4
$\begingroup$

It seems to my uneducated mind that if I have $\frac{n}{k}$ subproblems, each of size $\Omega (k \log k)$, that my overall problem must be at least of size $\Omega (n \log k)$, by the reasoning that if I have $\frac{n}{k}$ things, each of which is at least $k \log k$, I should be able to multiply those together to get a lower bound for their sum.

However, my TA seems to disagree with me, stating that addition is not defined on $\Omega (f(x)) + \Omega (g(x))$, and therefore I can't sum or multiply the subproblems in this fashion.

I was wondering if someone could explain the error in my reasoning.

  • 0
    @Alon: My point was that the OP is not just working with functions of $n$ and adding them. He/she is working with complexities, problems, and algorithms.2011-01-03

2 Answers 2

6

Your original reasoning is indeed problematic, since you're adding together a variable number of things. Suppose you have $n$ subproblems, each of which takes constant time; can you conclude that the whole thing is $O(n)$, or $\Omega(n)$? No, since the constants may vary: the $i$th subproblem may take time $1/i$, or $i^3$; each is still a constant (independent of $n$), but their sum could be a constant, or grow with $n$ - you can't tell. It depends on the distribution of the constants, and that's something the notation $O$ and $\Omega$ conceals (deliberately, of course).

However, as Moron pointed out, adding together just two (or any constant number) of functions is fine.

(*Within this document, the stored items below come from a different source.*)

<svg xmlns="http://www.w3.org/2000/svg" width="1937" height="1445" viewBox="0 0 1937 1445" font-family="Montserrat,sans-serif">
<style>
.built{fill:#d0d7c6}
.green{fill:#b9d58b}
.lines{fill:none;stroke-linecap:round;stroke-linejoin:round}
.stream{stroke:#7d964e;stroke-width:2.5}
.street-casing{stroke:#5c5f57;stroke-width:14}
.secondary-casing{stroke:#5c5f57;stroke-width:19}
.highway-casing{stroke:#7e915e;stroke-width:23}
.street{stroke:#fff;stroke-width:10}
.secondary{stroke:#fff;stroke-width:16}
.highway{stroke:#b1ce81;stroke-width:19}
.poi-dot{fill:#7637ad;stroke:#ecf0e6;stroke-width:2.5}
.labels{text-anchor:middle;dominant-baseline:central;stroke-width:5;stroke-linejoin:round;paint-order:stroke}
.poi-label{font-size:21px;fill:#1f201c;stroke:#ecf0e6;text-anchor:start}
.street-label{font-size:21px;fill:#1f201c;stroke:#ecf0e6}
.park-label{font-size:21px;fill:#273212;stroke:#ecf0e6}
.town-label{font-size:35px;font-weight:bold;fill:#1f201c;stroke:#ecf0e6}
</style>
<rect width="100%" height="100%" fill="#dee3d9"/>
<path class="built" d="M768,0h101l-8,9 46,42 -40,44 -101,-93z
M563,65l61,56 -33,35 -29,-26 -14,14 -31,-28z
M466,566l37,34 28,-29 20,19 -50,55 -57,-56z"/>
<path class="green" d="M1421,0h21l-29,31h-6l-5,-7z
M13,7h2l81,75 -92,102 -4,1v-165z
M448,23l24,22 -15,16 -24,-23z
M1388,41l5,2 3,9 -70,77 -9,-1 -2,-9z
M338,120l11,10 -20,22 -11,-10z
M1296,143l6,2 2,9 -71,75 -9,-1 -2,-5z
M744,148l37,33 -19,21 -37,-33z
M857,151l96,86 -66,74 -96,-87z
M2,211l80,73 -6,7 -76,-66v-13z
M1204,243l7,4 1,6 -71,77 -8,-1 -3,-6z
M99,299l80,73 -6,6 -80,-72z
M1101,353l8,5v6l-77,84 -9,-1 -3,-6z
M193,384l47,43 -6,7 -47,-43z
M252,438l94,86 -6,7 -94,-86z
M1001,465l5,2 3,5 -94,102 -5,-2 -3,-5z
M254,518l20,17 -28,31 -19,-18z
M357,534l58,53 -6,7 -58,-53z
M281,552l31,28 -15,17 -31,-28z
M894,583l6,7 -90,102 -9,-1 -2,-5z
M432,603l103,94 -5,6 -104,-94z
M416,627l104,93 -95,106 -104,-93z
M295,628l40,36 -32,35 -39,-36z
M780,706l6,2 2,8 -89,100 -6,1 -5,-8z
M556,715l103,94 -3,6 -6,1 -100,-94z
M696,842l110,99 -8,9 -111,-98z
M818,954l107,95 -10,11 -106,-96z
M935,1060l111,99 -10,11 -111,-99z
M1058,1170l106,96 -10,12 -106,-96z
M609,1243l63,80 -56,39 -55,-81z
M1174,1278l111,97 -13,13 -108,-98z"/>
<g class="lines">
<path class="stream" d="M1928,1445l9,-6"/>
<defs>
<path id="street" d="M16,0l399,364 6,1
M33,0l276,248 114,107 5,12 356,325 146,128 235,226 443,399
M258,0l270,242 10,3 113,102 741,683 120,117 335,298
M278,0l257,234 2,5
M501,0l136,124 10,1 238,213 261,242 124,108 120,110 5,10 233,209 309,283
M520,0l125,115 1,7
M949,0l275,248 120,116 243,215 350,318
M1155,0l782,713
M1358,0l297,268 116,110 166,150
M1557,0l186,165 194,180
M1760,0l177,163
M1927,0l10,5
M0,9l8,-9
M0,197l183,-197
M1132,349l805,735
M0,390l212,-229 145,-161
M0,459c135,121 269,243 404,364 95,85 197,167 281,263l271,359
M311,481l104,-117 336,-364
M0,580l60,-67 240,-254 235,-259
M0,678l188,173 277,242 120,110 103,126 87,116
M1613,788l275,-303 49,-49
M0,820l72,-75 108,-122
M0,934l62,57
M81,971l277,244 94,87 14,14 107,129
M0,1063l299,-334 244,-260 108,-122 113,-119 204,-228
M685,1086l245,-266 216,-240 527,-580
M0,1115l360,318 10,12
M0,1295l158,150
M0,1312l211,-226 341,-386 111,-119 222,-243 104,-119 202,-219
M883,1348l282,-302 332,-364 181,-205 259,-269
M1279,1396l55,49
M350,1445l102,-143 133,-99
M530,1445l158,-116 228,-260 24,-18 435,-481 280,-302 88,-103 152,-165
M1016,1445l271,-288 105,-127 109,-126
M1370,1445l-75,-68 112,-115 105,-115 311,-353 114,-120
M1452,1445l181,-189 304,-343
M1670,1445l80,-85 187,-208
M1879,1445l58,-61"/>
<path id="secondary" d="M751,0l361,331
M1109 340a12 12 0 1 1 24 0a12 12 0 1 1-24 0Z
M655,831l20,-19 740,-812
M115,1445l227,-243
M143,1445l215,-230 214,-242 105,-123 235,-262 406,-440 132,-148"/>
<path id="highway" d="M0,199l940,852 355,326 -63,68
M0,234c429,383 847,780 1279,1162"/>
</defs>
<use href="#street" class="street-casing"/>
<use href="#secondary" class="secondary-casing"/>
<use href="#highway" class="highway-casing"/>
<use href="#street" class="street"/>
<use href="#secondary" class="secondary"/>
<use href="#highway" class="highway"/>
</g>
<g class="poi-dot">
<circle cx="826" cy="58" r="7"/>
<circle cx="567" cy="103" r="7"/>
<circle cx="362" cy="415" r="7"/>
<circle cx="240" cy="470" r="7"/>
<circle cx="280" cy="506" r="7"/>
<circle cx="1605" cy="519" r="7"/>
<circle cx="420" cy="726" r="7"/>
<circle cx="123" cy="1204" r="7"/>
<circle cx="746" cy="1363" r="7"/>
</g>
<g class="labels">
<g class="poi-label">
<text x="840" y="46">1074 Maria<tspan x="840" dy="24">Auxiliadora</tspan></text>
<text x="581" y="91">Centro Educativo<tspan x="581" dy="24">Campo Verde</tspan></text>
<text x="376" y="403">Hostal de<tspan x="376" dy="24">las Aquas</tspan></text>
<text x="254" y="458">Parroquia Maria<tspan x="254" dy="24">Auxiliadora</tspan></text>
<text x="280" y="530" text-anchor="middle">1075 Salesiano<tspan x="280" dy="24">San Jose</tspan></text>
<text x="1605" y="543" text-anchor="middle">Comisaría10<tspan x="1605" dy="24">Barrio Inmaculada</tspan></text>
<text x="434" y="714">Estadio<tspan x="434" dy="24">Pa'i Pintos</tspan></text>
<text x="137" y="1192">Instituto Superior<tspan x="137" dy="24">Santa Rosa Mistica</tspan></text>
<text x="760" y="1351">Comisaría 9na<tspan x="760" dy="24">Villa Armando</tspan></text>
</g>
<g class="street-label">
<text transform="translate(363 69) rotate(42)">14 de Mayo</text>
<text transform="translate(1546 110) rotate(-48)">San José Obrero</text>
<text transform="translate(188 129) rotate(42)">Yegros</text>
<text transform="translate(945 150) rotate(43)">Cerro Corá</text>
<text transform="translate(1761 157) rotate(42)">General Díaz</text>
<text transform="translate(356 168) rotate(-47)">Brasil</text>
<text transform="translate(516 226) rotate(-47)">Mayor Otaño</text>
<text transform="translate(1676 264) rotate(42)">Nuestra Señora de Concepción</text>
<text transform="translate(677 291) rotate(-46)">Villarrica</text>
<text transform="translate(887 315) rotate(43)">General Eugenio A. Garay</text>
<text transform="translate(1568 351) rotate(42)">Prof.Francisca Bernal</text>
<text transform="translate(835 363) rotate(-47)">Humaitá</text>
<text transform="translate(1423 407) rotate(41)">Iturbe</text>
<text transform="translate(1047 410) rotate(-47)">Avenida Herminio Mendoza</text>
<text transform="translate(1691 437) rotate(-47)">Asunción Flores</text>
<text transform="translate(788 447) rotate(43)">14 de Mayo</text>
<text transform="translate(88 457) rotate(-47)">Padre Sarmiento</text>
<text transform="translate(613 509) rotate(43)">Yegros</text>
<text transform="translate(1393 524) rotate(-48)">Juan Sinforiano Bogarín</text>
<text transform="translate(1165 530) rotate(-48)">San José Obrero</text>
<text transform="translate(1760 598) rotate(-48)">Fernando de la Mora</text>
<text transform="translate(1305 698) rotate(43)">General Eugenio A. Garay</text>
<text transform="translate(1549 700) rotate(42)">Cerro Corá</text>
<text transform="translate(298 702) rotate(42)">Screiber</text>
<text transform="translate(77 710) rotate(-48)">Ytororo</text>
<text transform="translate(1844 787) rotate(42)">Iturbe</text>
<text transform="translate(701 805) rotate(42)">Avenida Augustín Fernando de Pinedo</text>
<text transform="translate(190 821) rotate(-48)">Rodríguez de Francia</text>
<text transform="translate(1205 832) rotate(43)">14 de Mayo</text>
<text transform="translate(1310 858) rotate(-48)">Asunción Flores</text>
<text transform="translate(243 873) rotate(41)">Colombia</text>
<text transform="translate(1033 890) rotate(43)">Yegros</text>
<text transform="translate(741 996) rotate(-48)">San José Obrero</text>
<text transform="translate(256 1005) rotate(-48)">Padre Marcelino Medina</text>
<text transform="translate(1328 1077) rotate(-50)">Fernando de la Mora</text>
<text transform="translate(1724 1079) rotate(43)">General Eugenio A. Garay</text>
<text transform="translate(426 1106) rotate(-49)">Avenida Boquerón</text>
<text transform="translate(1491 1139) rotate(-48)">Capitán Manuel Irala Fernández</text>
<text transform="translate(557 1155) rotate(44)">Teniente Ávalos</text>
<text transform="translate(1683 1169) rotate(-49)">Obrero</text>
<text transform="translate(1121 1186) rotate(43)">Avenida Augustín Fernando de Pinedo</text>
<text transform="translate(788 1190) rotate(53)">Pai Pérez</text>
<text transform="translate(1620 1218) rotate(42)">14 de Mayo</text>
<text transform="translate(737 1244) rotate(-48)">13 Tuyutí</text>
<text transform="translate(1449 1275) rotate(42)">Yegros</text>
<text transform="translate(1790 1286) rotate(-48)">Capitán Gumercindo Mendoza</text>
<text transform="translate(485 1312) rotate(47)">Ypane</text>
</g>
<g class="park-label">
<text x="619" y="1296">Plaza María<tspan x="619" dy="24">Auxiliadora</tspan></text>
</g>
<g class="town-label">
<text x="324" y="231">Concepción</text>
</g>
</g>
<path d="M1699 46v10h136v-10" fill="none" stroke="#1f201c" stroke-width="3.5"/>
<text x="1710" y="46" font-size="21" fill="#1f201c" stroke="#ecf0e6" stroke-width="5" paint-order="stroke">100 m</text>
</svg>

Thus I'm not sure I understand the TA's claim.

  • 0
    @Alon: That was my point too. It depends on what you consider "variable" when you consider the sub-problems. btw, having a variable number of sub-problems is not unheard of in algorithm design and the complexities there are usually found by adding together the bounds for the variable number of sub-problems. Anyway, I suppose that is a semantic issue we are talking about...2011-01-03
2

What you need to be talking about is $\displaystyle \Omega(f+g)$ and not $\Omega(f) + \Omega(g)$ as $\Omega(f)$ and $\Omega(g)$ are sets.

If $\displaystyle |h(x)| \ge c_1 |f(x)|$ and $\displaystyle |h(x)| \ge c_2 |g(x)|$ then we have that

\displaystyle |h(x)| \ge \frac{c}{2} (|f(x)| + |g(x)|) \ge c' |f(x) + g(x)|, where $\displaystyle c = \text{min}\{c_1, c_2\}$.

Thus if $\displaystyle h \in \Omega(f)$ and $\displaystyle h \in \Omega(g)$, then $h \in \Omega(f+g)$.

But in your case, even though you have a variable number of sub-problems, I am not really sure I completely agree with Alon.

It really depends on what you consider to be variable when you consider each sub-problem.

If $n,k$ are the variables, and you have a a constant $c$ (independent of $n$ and $k$) such that each of the $\frac{n}{k}$ independent sub-problems is of size at least $c k \log k$, then you can add them up the way you did, to get the total size.

For instance consider the problem where an array is almost sorted: each element is within $k$ of its original position. You can sort the array by sorting $\frac{n}{k}$ chunks of $2k$ elements each. If you wanted to consider the total time taken, say with the algorithm you picked for sorting, each chunk always takes $\Omega(k\log k)$ time, then the total time is indeed $\Omega(n \log k)$.

If you had the $i^{th}$ subproblem constant, be a function of $i$, then it is not really a constant, as it depends on $\frac{n}{k}$.

Now if you allowed the $i^{th}$ sub-problem constant to be independent of $k$, but not $n$, then adding them up becomes kind of meaningless and could lead to incorrect results, as Alon noted.

Note: If you were trying to prove an $\Omega(n \log k)$ lower bound for sorting in the above problem, by considering $n/k$ sub-problems of size $k$, just adding like that is not a proof of overall lower bounds. In the worst case, each sub-problem could be $\Omega(k \log k)$, but when you hit the worst case for one sub-problem, you might be hitting the best case for another. So even claiming $\Omega(k \log k)$ lower bounds for each sub-problem needs more proof.

You could add up for the upper bounds though. You can say that an algorithm would be $\mathcal{O}(n \log k)$ in the worst case (for instance, if you picked heap-sort), even though some sub-problem might take $\mathcal{o}(k \log k)$ comparisons (note: small oh), the total number of comparisons is essentially $\mathcal{O}(n \log k)$.